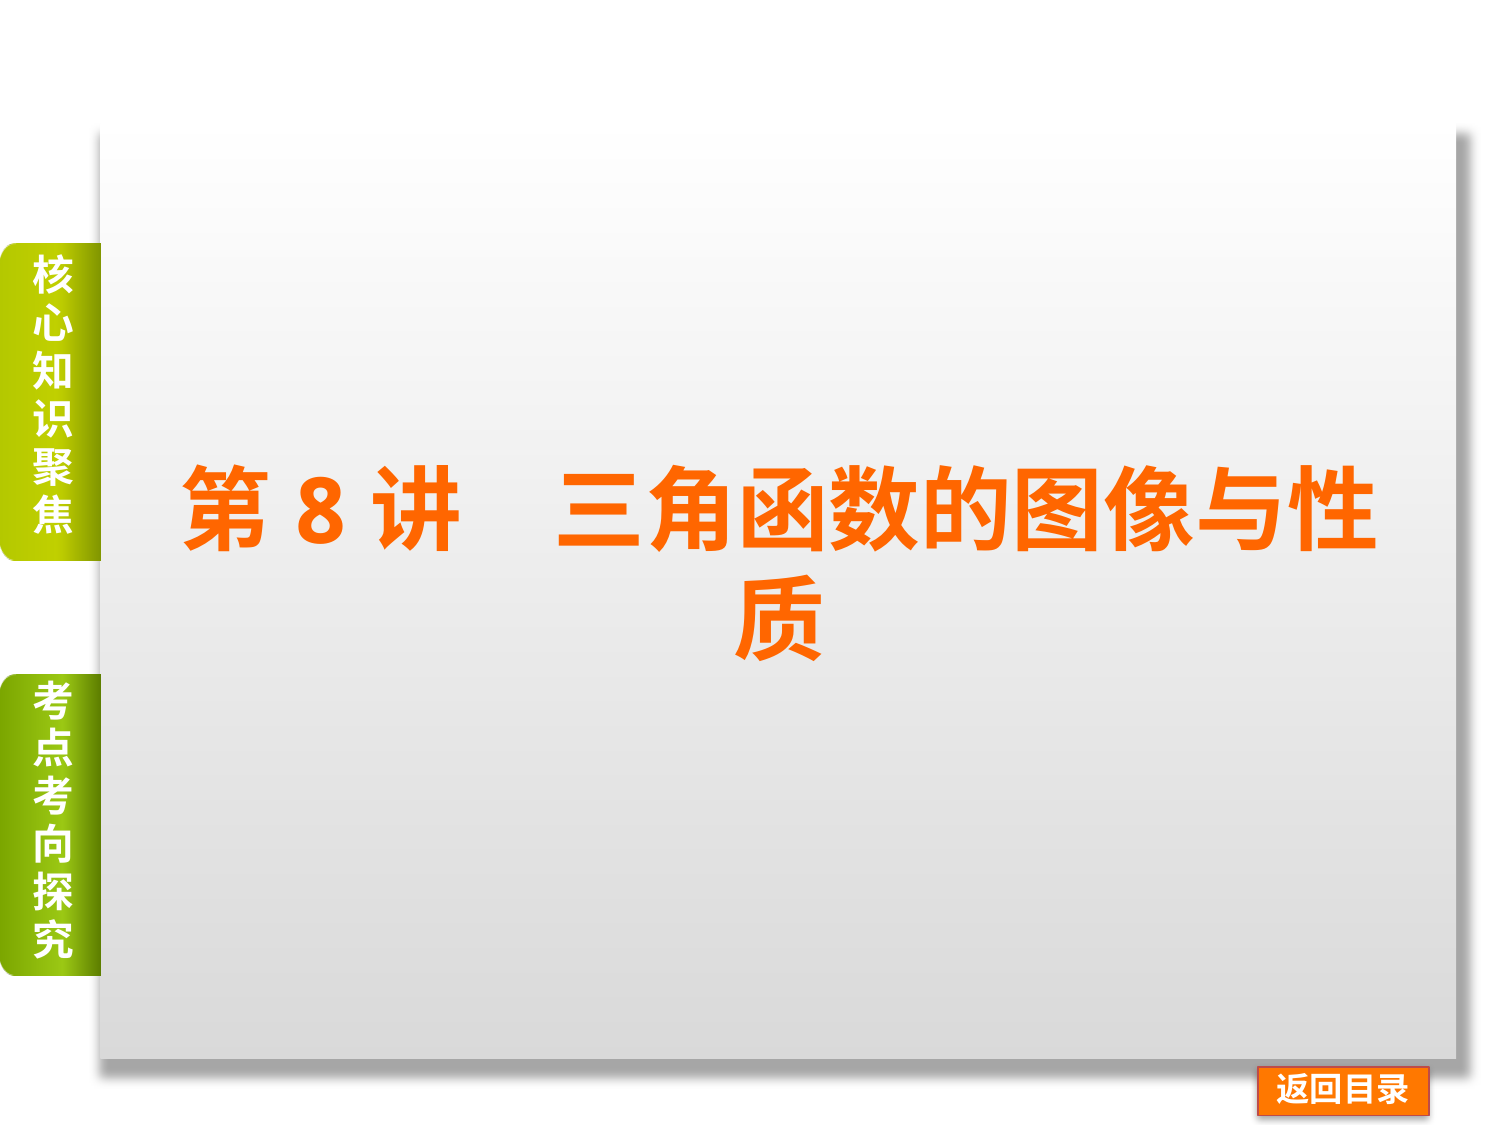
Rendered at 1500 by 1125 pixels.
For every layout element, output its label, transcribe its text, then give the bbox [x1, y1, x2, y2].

picture [0, 243, 101, 561]
text_box 第8讲 三角函数的图像与性质 [147, 444, 1412, 679]
picture [0, 673, 101, 977]
text_box 返回目录 [1257, 1066, 1430, 1116]
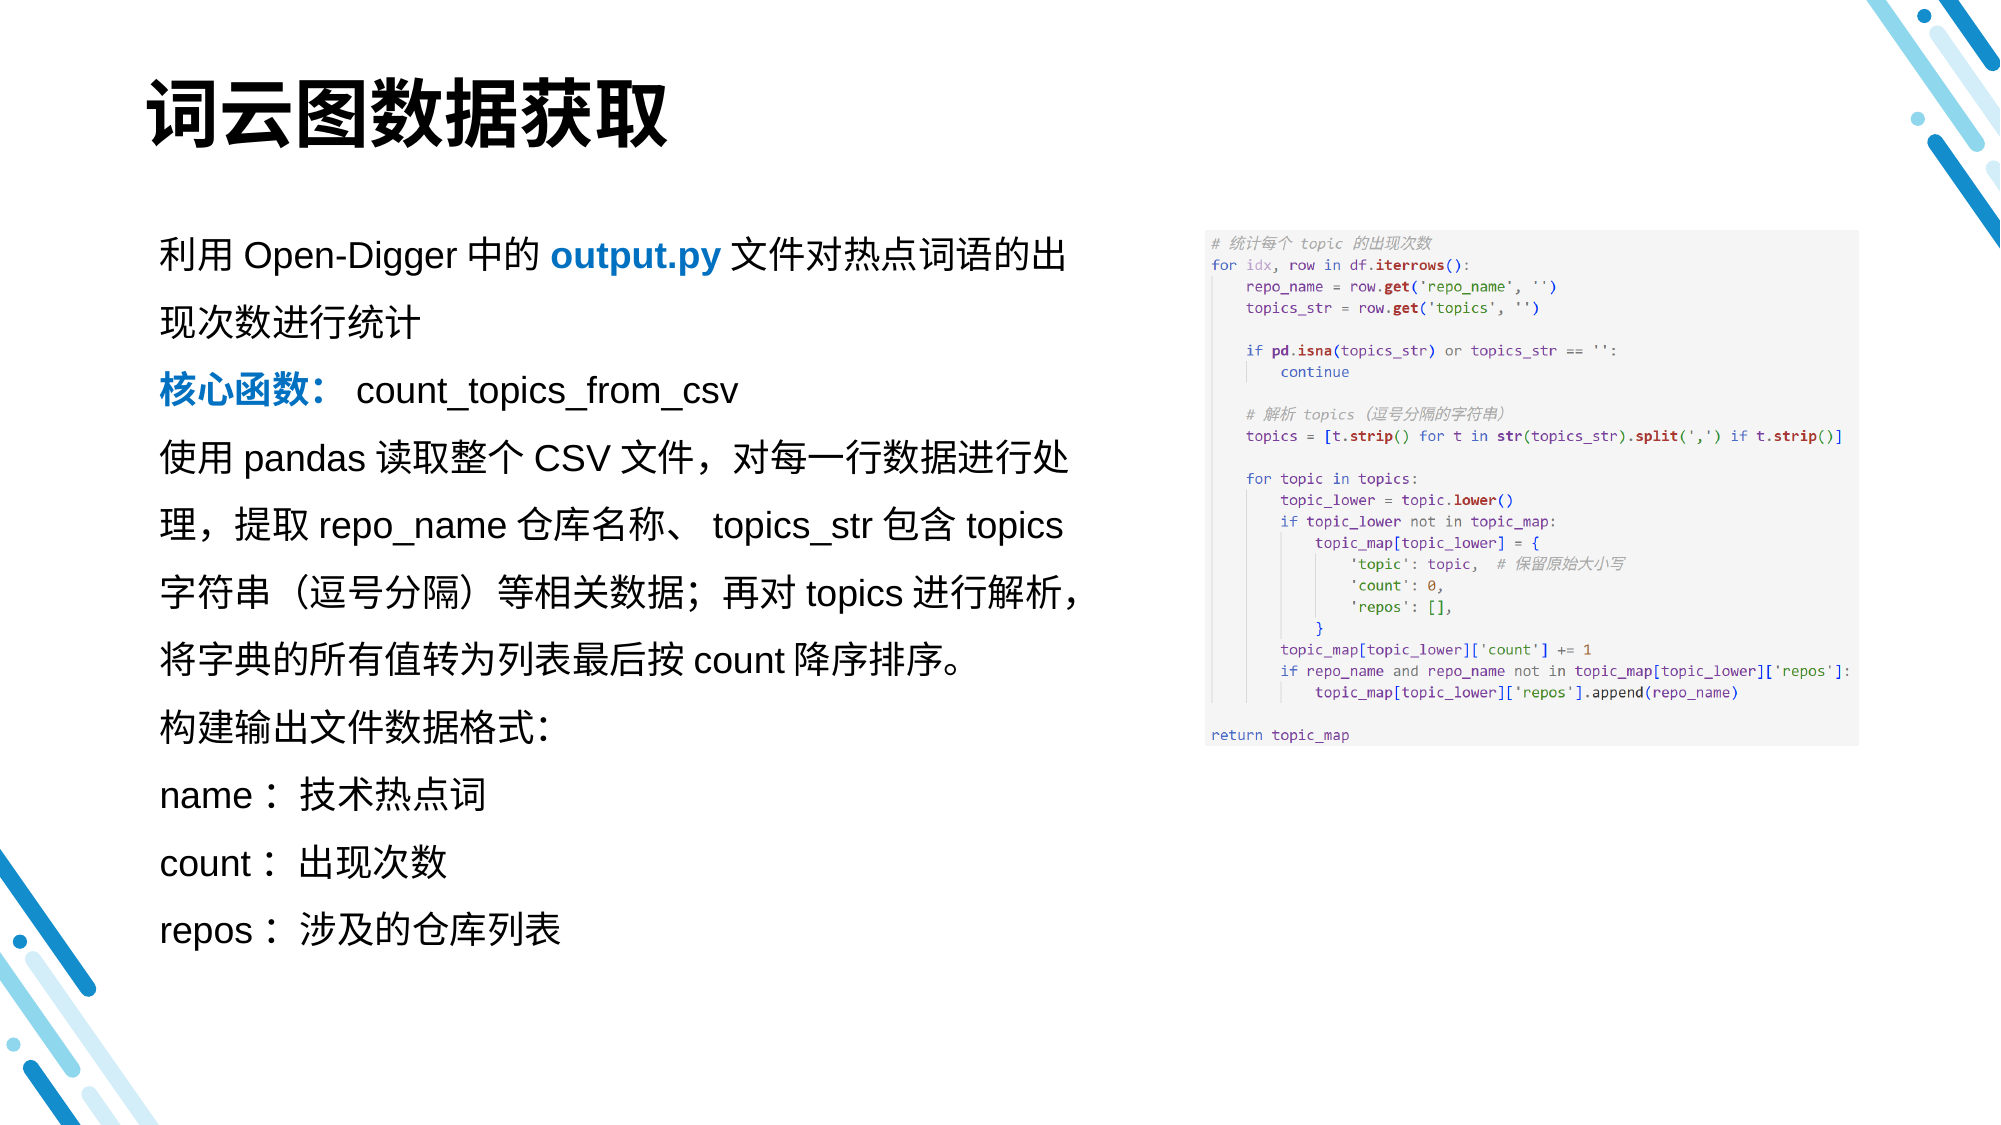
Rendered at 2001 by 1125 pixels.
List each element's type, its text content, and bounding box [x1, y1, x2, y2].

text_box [0, 695, 188, 1125]
title 词云图数据获取 [143, 55, 1855, 158]
text_box 利用Open-Digger中的output.py文件对热点词语的出现次数进行统计 核心函数：count_topics_from_csv 使用pandas读取整个CSV文件，对每一行数据进行处理，提取repo_name仓库名称、topics_str包含topics 字符串（逗号分隔）等相关数据；再对topics进行解析，将字典的所有值转为列表最后按count降序排序。 构建输出文件数据格式： name：技术热点词 count：出现次数 repos：涉及的仓库列表 [144, 201, 1111, 1004]
picture [1205, 230, 1859, 746]
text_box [1855, 0, 2000, 461]
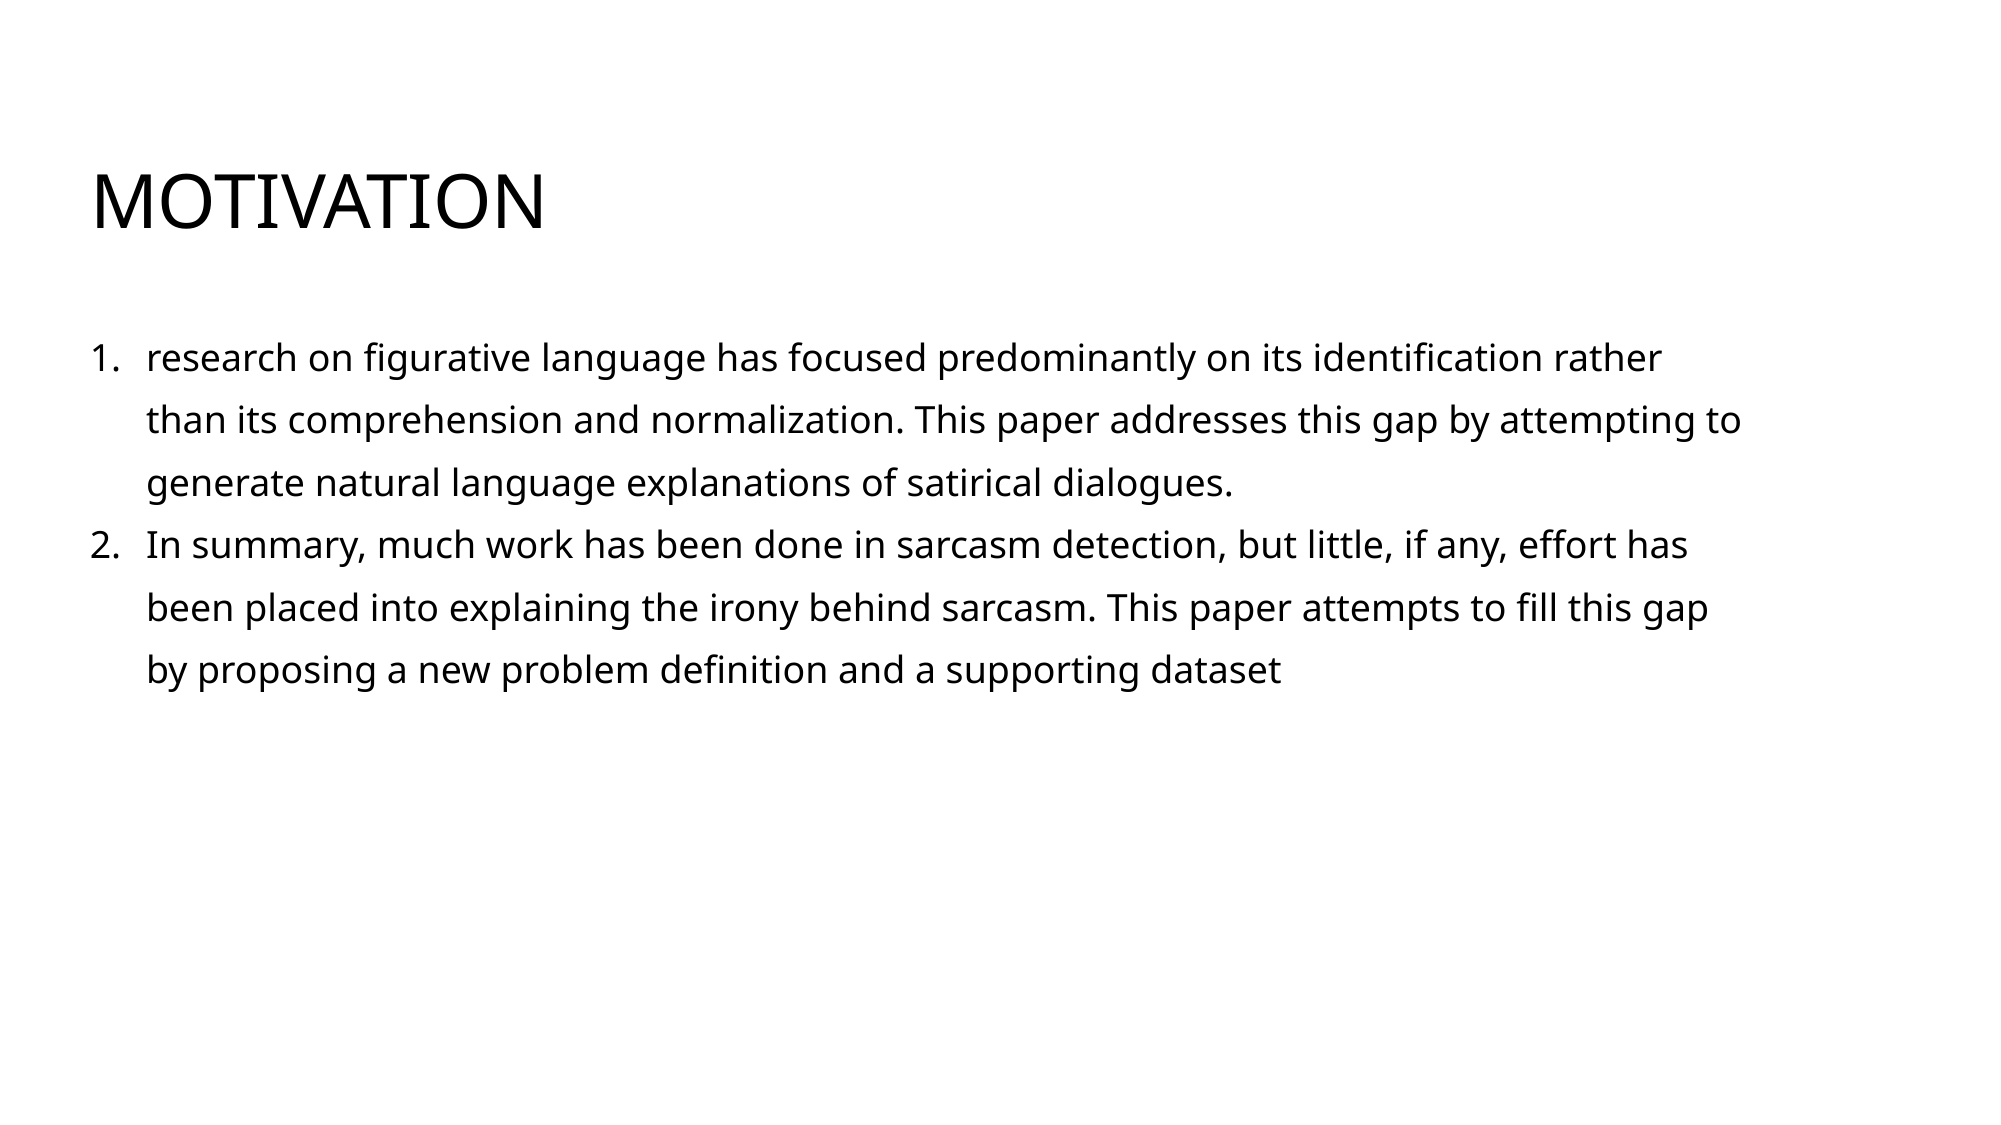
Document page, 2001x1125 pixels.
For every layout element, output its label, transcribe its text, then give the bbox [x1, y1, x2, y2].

title Motivation [75, 85, 1300, 306]
list research on figurative language has focused predominantly on its identification rather than its comprehension and normalization. This paper addresses this gap by attempting to generate natural language explanations of satirical dialogues. In summary, much work has been done in sarcasm detection, but little, if any, effort has been placed into explaining the irony behind sarcasm. This paper attempts to fill this gap by proposing a new problem definition and a supporting dataset [75, 316, 1761, 975]
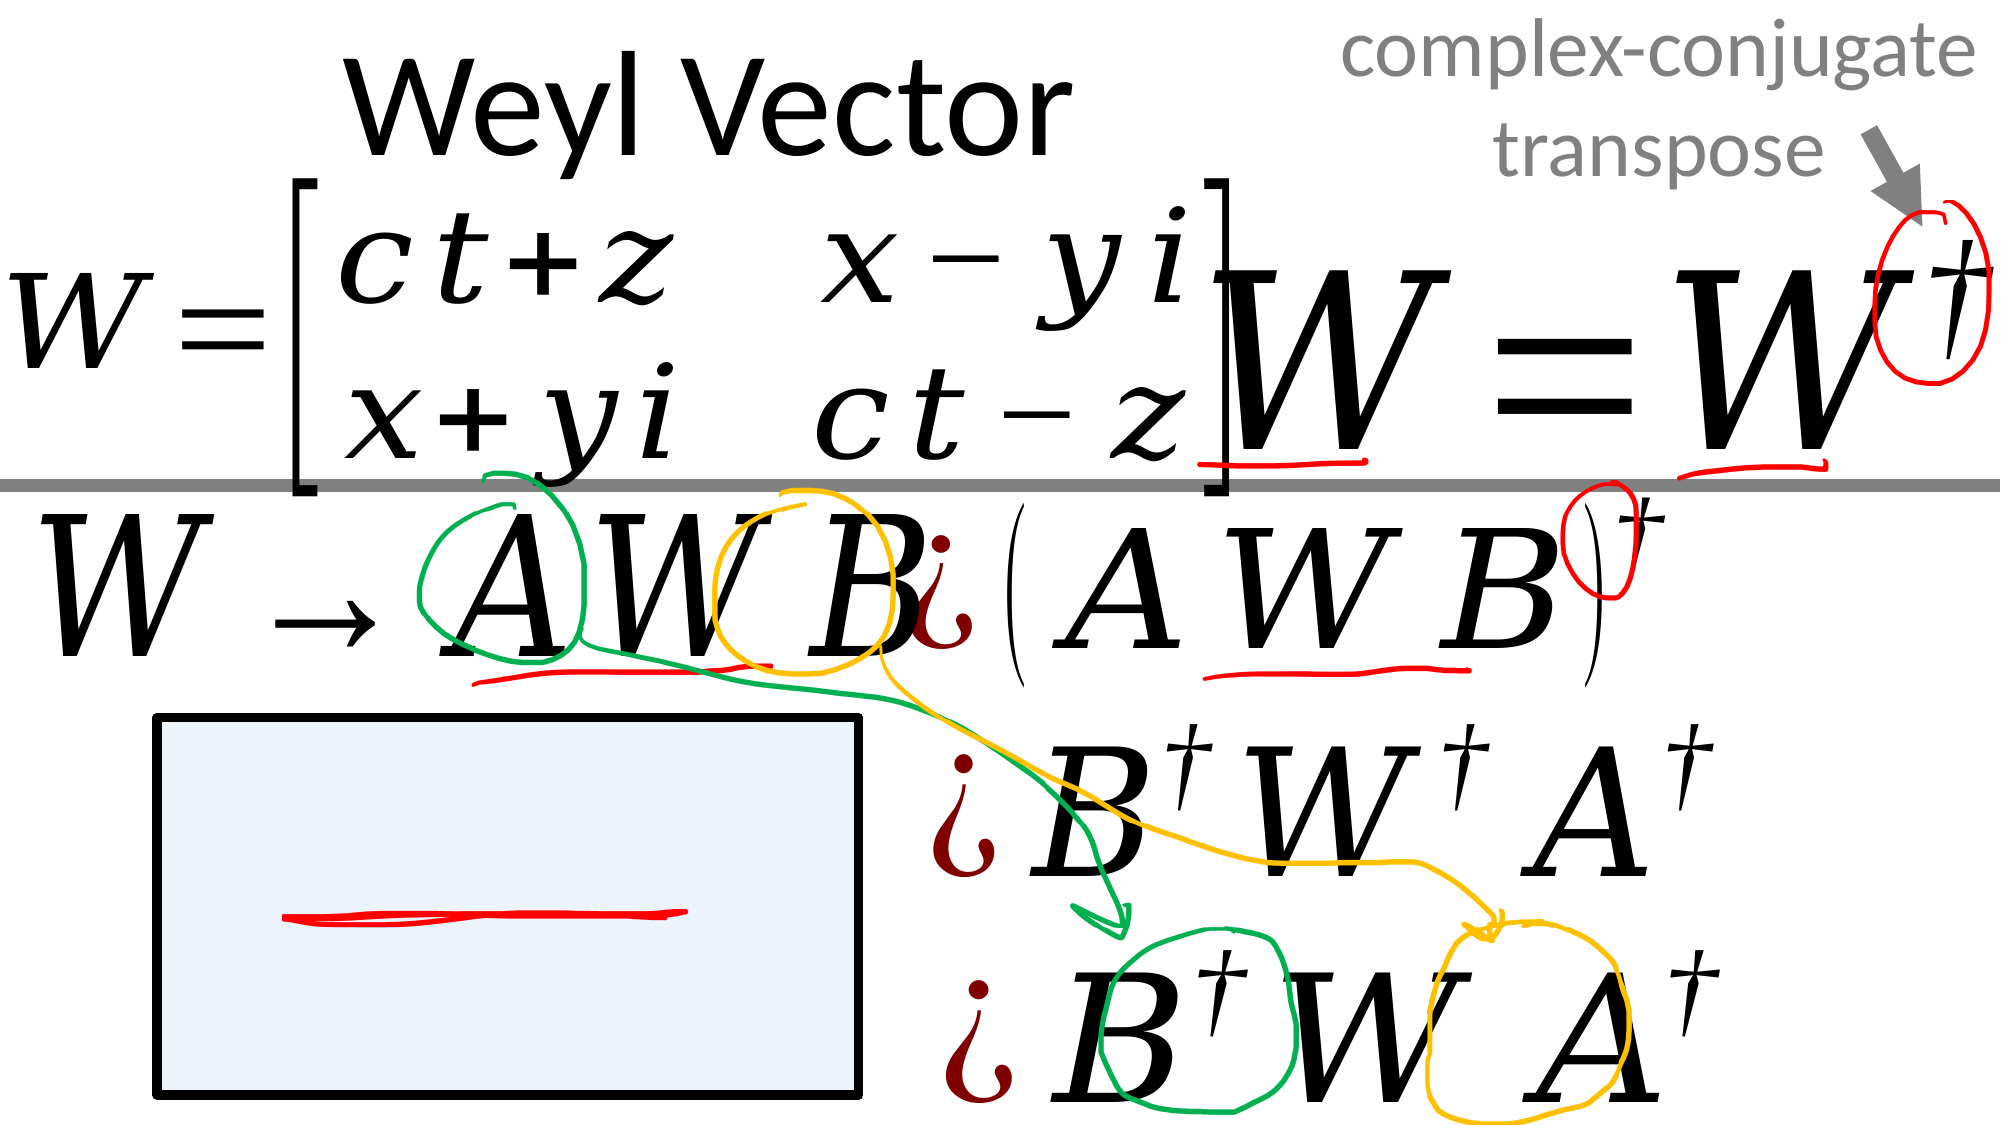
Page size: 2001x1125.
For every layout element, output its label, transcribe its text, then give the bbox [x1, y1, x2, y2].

picture [282, 486, 2000, 1125]
picture [282, 200, 1198, 485]
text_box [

• The problem:
Restate the listing word for word, pictures excluded.

• Solved problem:
Rendered at 1500 by 1125 pixels.
For every layout element, output its label, transcribe its text, then give the bbox [x1, y1, x2, y2].

picture [0, 243, 101, 561]
text_box 第8讲 三角函数的图像与性质 [147, 444, 1412, 679]
picture [0, 673, 101, 977]
text_box 返回目录 [1257, 1066, 1430, 1116]
Rendered at 2001 by 1125 pixels.
List each element's type, its text content, and bounding box [x1, y1, x2, y2].

text_box [0, 695, 188, 1125]
title 词云图数据获取 [143, 55, 1855, 158]
text_box 利用Open-Digger中的output.py文件对热点词语的出现次数进行统计 核心函数：count_topics_from_csv 使用pandas读取整个CSV文件，对每一行数据进行处理，提取repo_name仓库名称、topics_str包含topics 字符串（逗号分隔）等相关数据；再对topics进行解析，将字典的所有值转为列表最后按count降序排序。 构建输出文件数据格式： name：技术热点词 count：出现次数 repos：涉及的仓库列表 [144, 201, 1111, 1004]
picture [1205, 230, 1859, 746]
text_box [1855, 0, 2000, 461]
Document page, 2001x1125 pixels.
For every layout element, output its label, transcribe its text, then give the bbox [x1, y1, x2, y2].

title Motivation [75, 85, 1300, 306]
list research on figurative language has focused predominantly on its identification rather than its comprehension and normalization. This paper addresses this gap by attempting to generate natural language explanations of satirical dialogues. In summary, much work has been done in sarcasm detection, but little, if any, effort has been placed into explaining the irony behind sarcasm. This paper attempts to fill this gap by proposing a new problem definition and a supporting dataset [75, 316, 1761, 975]
Page size: 2001x1125.
For every layout element, output its label, transcribe its text, then give the bbox [x1, y1, x2, y2].

picture [282, 486, 2000, 1125]
picture [282, 200, 1198, 485]
text_box [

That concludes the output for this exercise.